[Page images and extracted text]
***

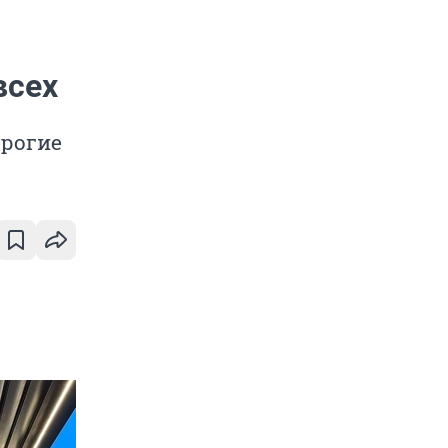
всех
орогие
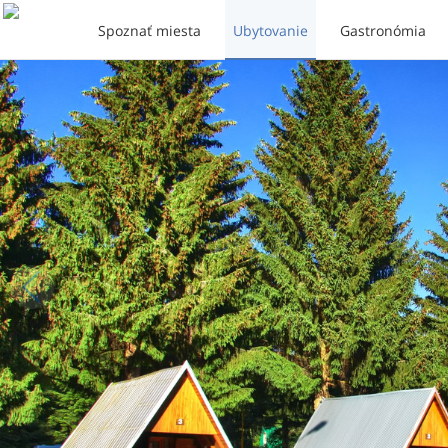
Spoznať miesta
Ubytovanie
Gastronómia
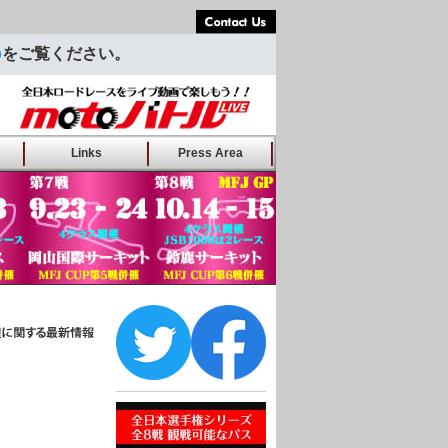
Contact Us
p
をご覧ください。
バトルLIVE
Links
Press Area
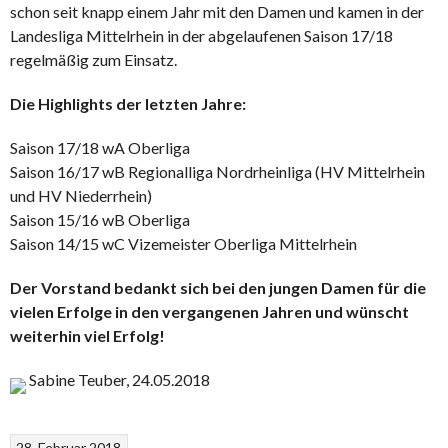
schon seit knapp einem Jahr mit den Damen und kamen in der
Landesliga Mittelrhein in der abgelaufenen Saison 17/18
regelmäßig zum Einsatz.
Die Highlights der letzten Jahre:
Saison 17/18 wA Oberliga
Saison 16/17 wB Regionalliga Nordrheinliga (HV Mittelrhein
und HV Niederrhein)
Saison 15/16 wB Oberliga
Saison 14/15 wC Vizemeister Oberliga Mittelrhein
Der Vorstand bedankt sich bei den jungen Damen für die
vielen Erfolge in den vergangenen Jahren und wünscht
weiterhin viel Erfolg!
Sabine Teuber, 24.05.2018
28. Februar 2018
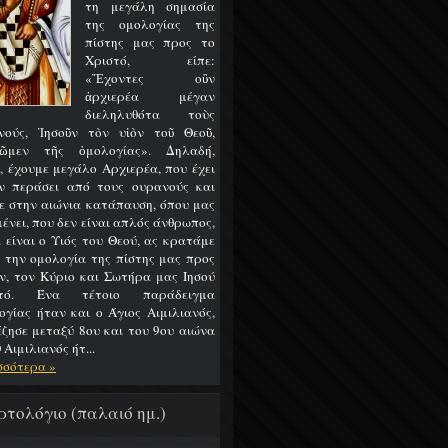
τη μεγάλη σημασία
της ομολογίας της
πίστης μας προς το
Χριστό, είπε:
«Ἔχοντες οὒν
ἀρχιερέα μέγαν
διεληλυθότα τοὺς
νούς, Ἰησοῦν τὸν υἱὸν τοῦ Θεοῦ,
ῶμεν τῆς ὁμολογίας». Δηλαδή,
, έχουμε μεγάλο Αρχιερέα, που έχει
ν περάσει από τους ουρανούς και
ε στην αιώνια κατάπαυση, όπου μας
ένει, που δεν είναι απλός άνθρωπος,
 είναι ο Υιός του Θεού, ας κρατάμε
 την ομολογία της πίστης μας προς
ν, τον Κύριο και Σωτήρα μας Ιησού
στό. Ένα τέτοιο παράδειγμα
ογίας ήταν και ο Άγιος Αιμιλιανός,
έζησε μεταξύ 8ου και του 9ου αιώνα
 Αιμιλιανός ήτ...
σσότερα »
ρτολόγιο (παλαιό ημ.)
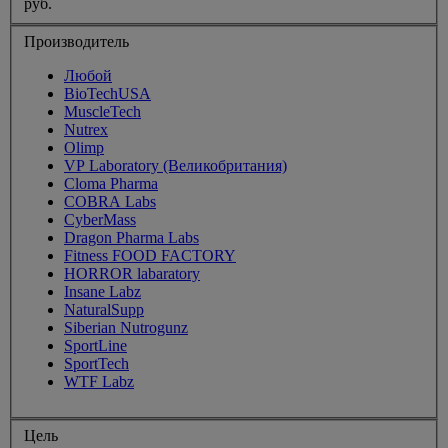
руб.
Производитель
Любой
BioTechUSA
MuscleTech
Nutrex
Olimp
VP Laboratory (Великобритания)
Cloma Pharma
COBRA Labs
CyberMass
Dragon Pharma Labs
Fitness FOOD FACTORY
HORROR labaratory
Insane Labz
NaturalSupp
Siberian Nutrogunz
SportLine
SportTech
WTF Labz
Цель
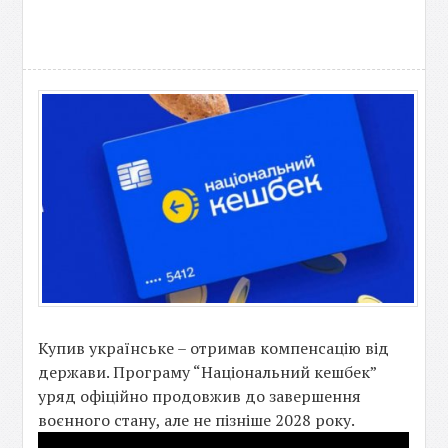
Купив українське – отримав компенсацію від
держави. Програму “Національний кешбек”
уряд офіційно продовжив до завершення
воєнного стану, але не пізніше 2028 року.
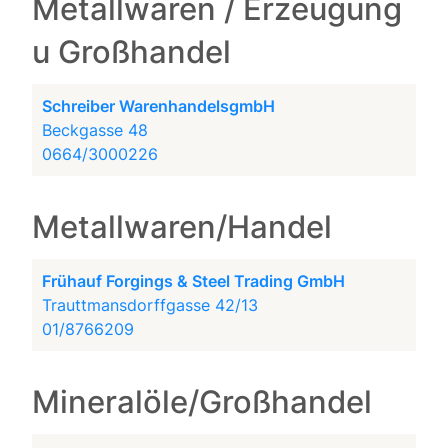
Metallwaren / Erzeugung
u Großhandel
Schreiber WarenhandelsgmbH
Beckgasse 48
0664/3000226
Metallwaren/Handel
Frühauf Forgings & Steel Trading GmbH
Trauttmansdorffgasse 42/13
01/8766209
Mineralöle/Großhandel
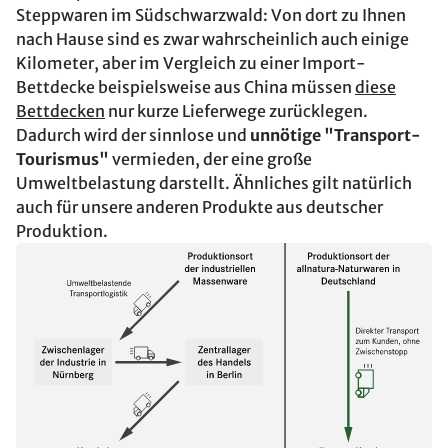
Steppwaren im Südschwarzwald: Von dort zu Ihnen
nach Hause sind es zwar wahrscheinlich auch einige
Kilometer, aber im Vergleich zu einer Import-
Bettdecke beispielsweise aus China müssen
diese
Bettdecken
nur kurze Lieferwege zurücklegen.
Dadurch wird der sinnlose und
unnötige "Transport-
Tourismus"
vermieden, der eine große
Umweltbelastung darstellt. Ähnliches gilt natürlich
auch für unsere anderen Produkte aus deutscher
Produktion.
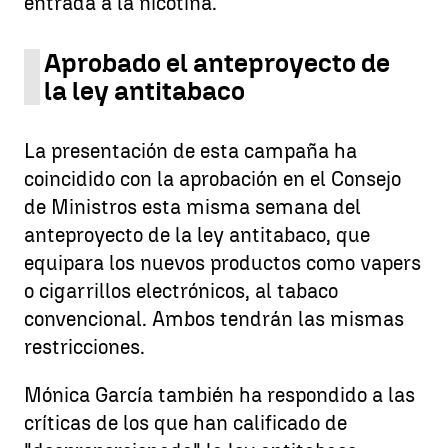
entrada a la nicotina.
Aprobado el anteproyecto de
la ley antitabaco
La presentación de esta campaña ha
coincidido con la aprobación en el Consejo
de Ministros esta misma semana del
anteproyecto de la ley antitabaco, que
equipara los nuevos productos como vapers
o cigarrillos electrónicos, al tabaco
convencional. Ambos tendrán las mismas
restricciones.
Mónica García también ha respondido a las
críticas de los que han calificado de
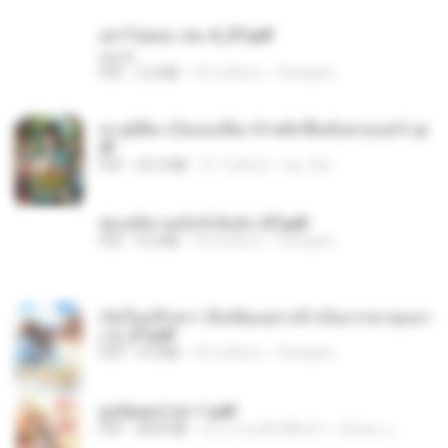
อย่าไปยอม เล่ม 4_ST.pdf
decht
PDF
2.4 MB
18 วันที่แล้ว
Pandarin
ทะลุมิติมาเป็นแม่เลี้ยง ข้าพลิกฟื้นทั้งครอบครัว.p
df
PDF
42.5 MB
21 วันที่แล้ว
kp_fha
ฮ่องเต้ช่างคลั่งรักยิ่งนัก-ST.pdf
PDF
9.0 MB
18 วันที่แล้ว
Pandarin
เกิดใหม่อีกครา อี๋เหนียงอย่างข้าเป็นภรรยาขุนนา
ง 2_ST.pdf
PDF
4.9 MB
18 วันที่แล้ว
Pandarin
ฮูหยิuสุดป่วuฯ 1.pdf
PDF
68.8 MB
ประมาณหนึ่งปีที่แล้ว
ณิชพน แ.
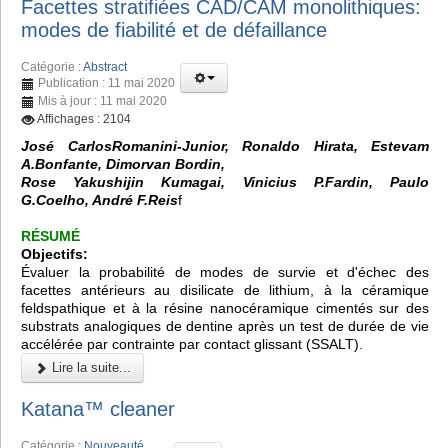
Facettes stratifiées CAD/CAM monolithiques:
modes de fiabilité et de défaillance
Catégorie :
Abstract
Publication : 11 mai 2020
Mis à jour : 11 mai 2020
Affichages : 2104
José CarlosRomanini-Junior, Ronaldo Hirata, Estevam
A.Bonfante, Dimorvan Bordin,
Rose Yakushijin Kumagai, Vinicius P.Fardin, Paulo
G.Coelho, André F.Reis
f
RÉSUMÉ
Objectifs:
Évaluer la probabilité de modes de survie et d'échec des
facettes antérieurs au disilicate de lithium, à la céramique
feldspathique et à la résine nanocéramique cimentés sur des
substrats analogiques de dentine après un test de durée de vie
accélérée par contrainte par contact glissant (SSALT).
Lire la suite...
Katana™ cleaner
Catégorie :
Nouveauté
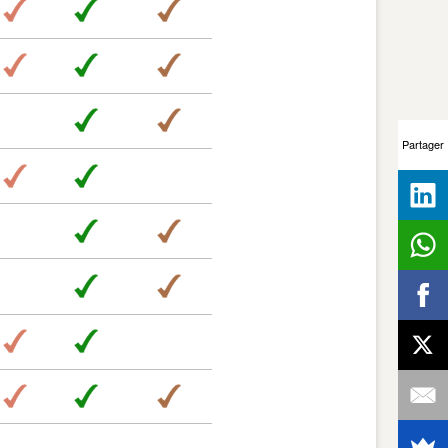
Partager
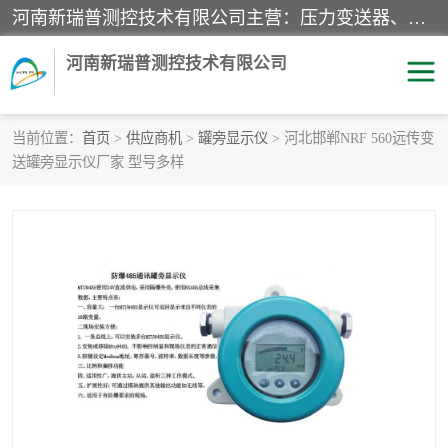
河南新瑞普测控技术有限公司主营：压力变送器、液位变送器、差压变送器、雷达料位计、电容物位计、温度显示控制仪表、电量变送器、流量计、工业自动化系统成套设备。
河南新瑞普测控技术有限公司
当前位置：
首页
>
供应商机
>
罐旁显示仪
> 河北邯郸NRF 560远传变
送罐旁显示仪厂家 型号多样
霍尼韦尔压力变送器
CS系列变送器
1151/3351产品分类
精巧型压力变送器
液位变送器
雷达料位计
标准型工业压力变送器
罐旁显示仪
差压变送器
温度传感器变送器
压力变送器
电容物位计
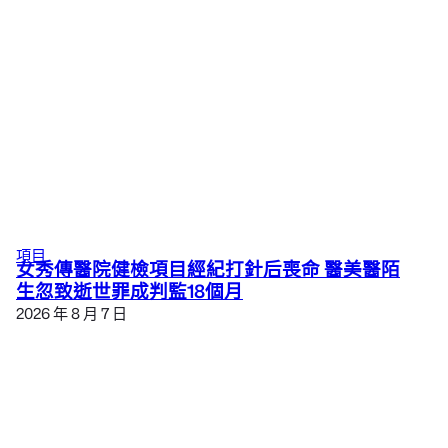
項目
女秀傳醫院健檢項目經紀打針后喪命 醫美醫陌
生忽致逝世罪成判監18個月
2026 年 8 月 7 日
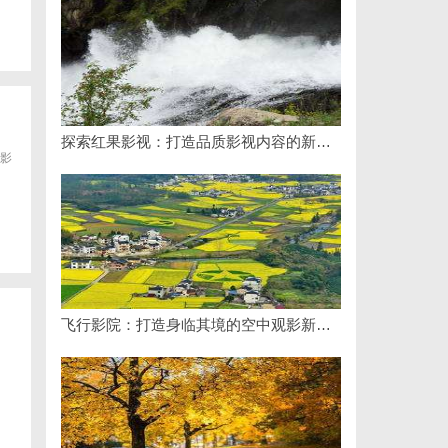
探索红果影视：打造品质影视内容的新锐力量
影
飞行影院：打造身临其境的空中观影新体验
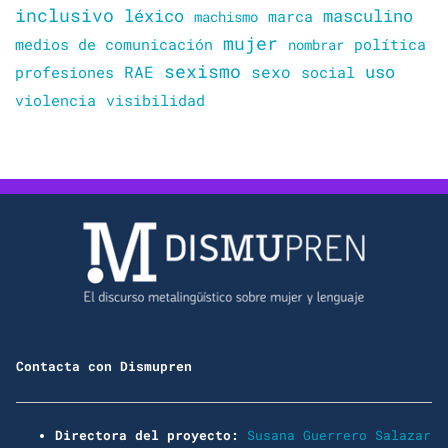
inclusivo
léxico
masculino
marca
machismo
mujer
política
medios de comunicación
nombrar
sexismo
sexo
uso
RAE
profesiones
social
violencia
visibilidad
Contacta con Dismupren
Directora del proyecto:
Susana Guerrero Salazar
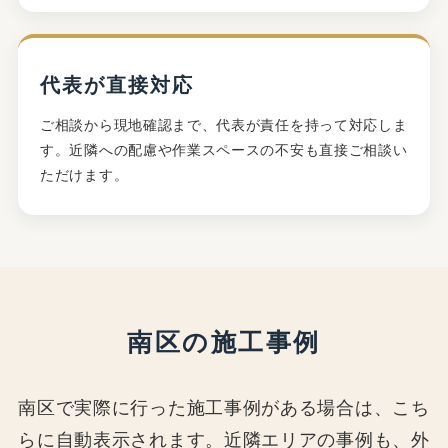
代表が直接対応
ご相談から現地確認まで、代表が責任を持って対応しま
す。近隣への配慮や作業スペースの不安も直接ご相談い
ただけます。
南区の施工事例
南区で実際に行った施工事例がある場合は、こち
らに自動表示されます。近隣エリアの事例も、外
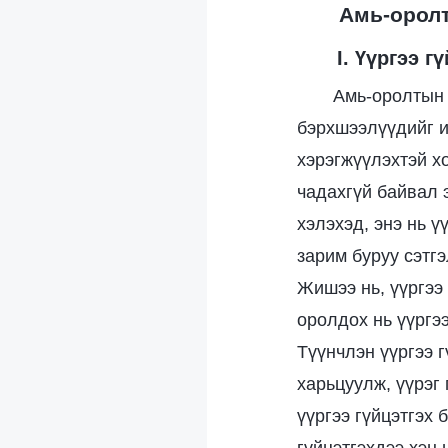
Амь-орол
I. Үүргээ 
Амь-оролтын 
бэрхшээлүүдийг ил
хэрэгжүүлэхтэй х
чадахгүй байвал 
хэлэхэд, энэ нь ү
зарим буруу сэтг
Жишээ нь, үүргээ
оролдох нь үүргээ
Түүнчлэн үүргээ 
харьцуулж, үүрэг
үүргээ гүйцэтгэх 
гүйцэтгэхдээ хэн 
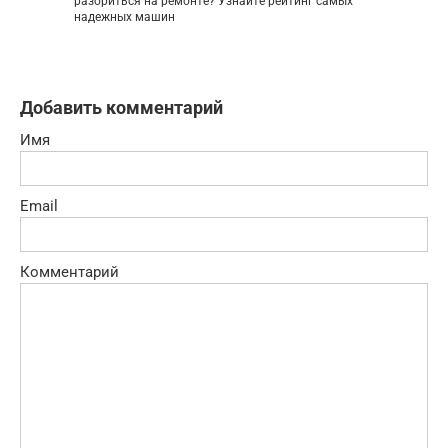
разориться на ремонте? Узнайте рейтинг самых
надежных машин
Добавить комментарий
Имя
Email
Комментарий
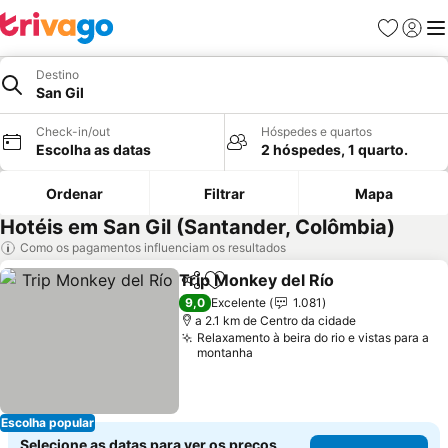
Favoritos
Iniciar
Me
Destino
San Gil
Check-in/out
Hóspedes e quartos
Escolha as datas
2 hóspedes, 1 quarto.
Ordenar
Filtrar
Mapa
Hotéis em San Gil (Santander, Colômbia)
Como os pagamentos influenciam os resultados
Trip Monkey del Río
Partilhar
Adicionar aos favoritos
Ver pr
9,0
Excelente
1.081
a 2.1 km de Centro da cidade
Relaxamento à beira do rio e vistas para a
montanha
Escolha popular
Selecione as datas para ver os preços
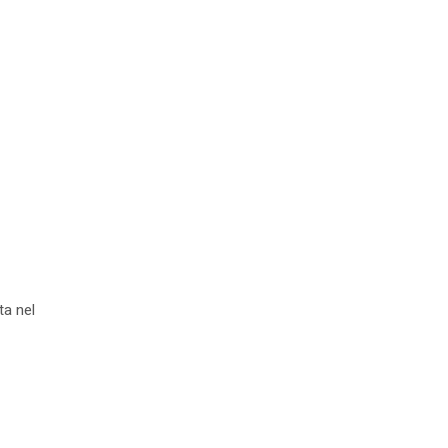
a nel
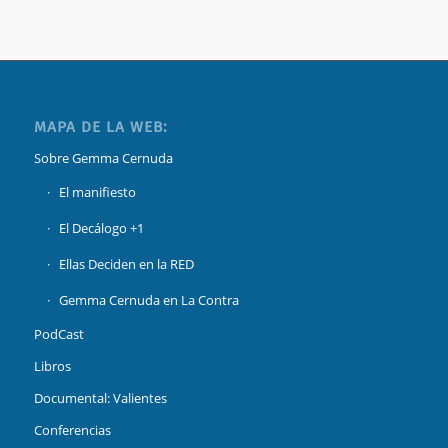
MAPA DE LA WEB:
Sobre Gemma Cernuda
El manifiesto
El Decálogo +1
Ellas Deciden en la RED
Gemma Cernuda en La Contra
PodCast
Libros
Documental: Valientes
Conferencias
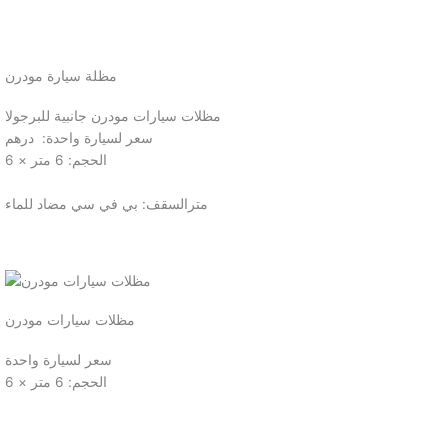
مظلة سيارة مودرن
مظلات سيارات مودرن جانبية للبرجولا
سعر لسيارة واحدة: درهم
الحجم: 6 متر × 6
مترالسقف: بي في سي مضاد للماء
مظلات سيارات مودرن
سعر لسيارة واحدة
الحجم: 6 متر × 6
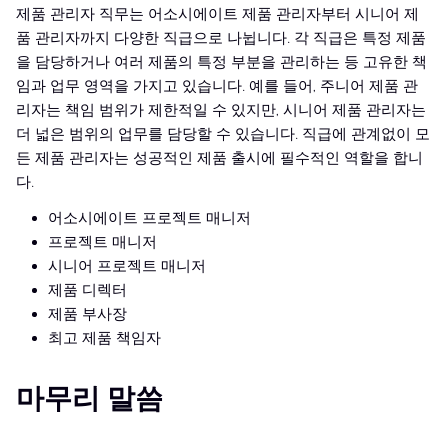
제품 관리자 직무는 어소시에이트 제품 관리자부터 시니어 제
품 관리자까지 다양한 직급으로 나뉩니다. 각 직급은 특정 제품
을 담당하거나 여러 제품의 특정 부분을 관리하는 등 고유한 책
임과 업무 영역을 가지고 있습니다. 예를 들어, 주니어 제품 관
리자는 책임 범위가 제한적일 수 있지만, 시니어 제품 관리자는
더 넓은 범위의 업무를 담당할 수 있습니다. 직급에 관계없이 모
든 제품 관리자는 성공적인 제품 출시에 필수적인 역할을 합니
다.
어소시에이트 프로젝트 매니저
프로젝트 매니저
시니어 프로젝트 매니저
제품 디렉터
제품 부사장
최고 제품 책임자
마무리 말씀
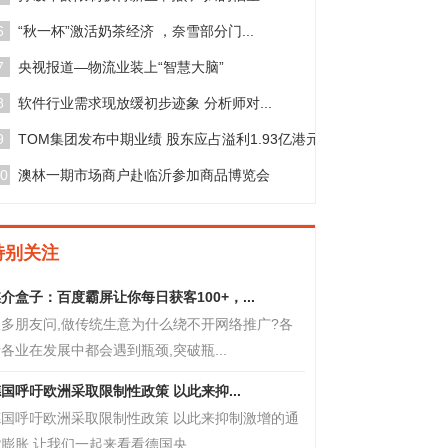
6
“秋一杯”激活奶茶经济 ，奈雪部分门...
7
央视报道—物流业装上“智慧大脑”
8
软件行业需求现放缓初步迹象 分析师对...
9
TOM集团发布中期业绩 股东应占溢利1.93亿港元
0
澳林一期市场商户赴临沂参加商品博览会
特别关注
介盒子：百度霸屏让你每日获客100+，...
很多朋友问,做传统生意为什么绕不开网络推广?各
各业在发展中都会遇到瓶颈,突破瓶...
国呼吁欧洲采取限制性政策 以此来抑...
德国呼吁欧洲采取限制性政策 以此来抑制激增的通
膨胀 让我们一起来看看德国央...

***

Working through the entries above, copy every line in which "Αιμιλιανός" is found.

Task solution –
ογίας ήταν και ο Άγιος Αιμιλιανός,
 Αιμιλιανός ήτ...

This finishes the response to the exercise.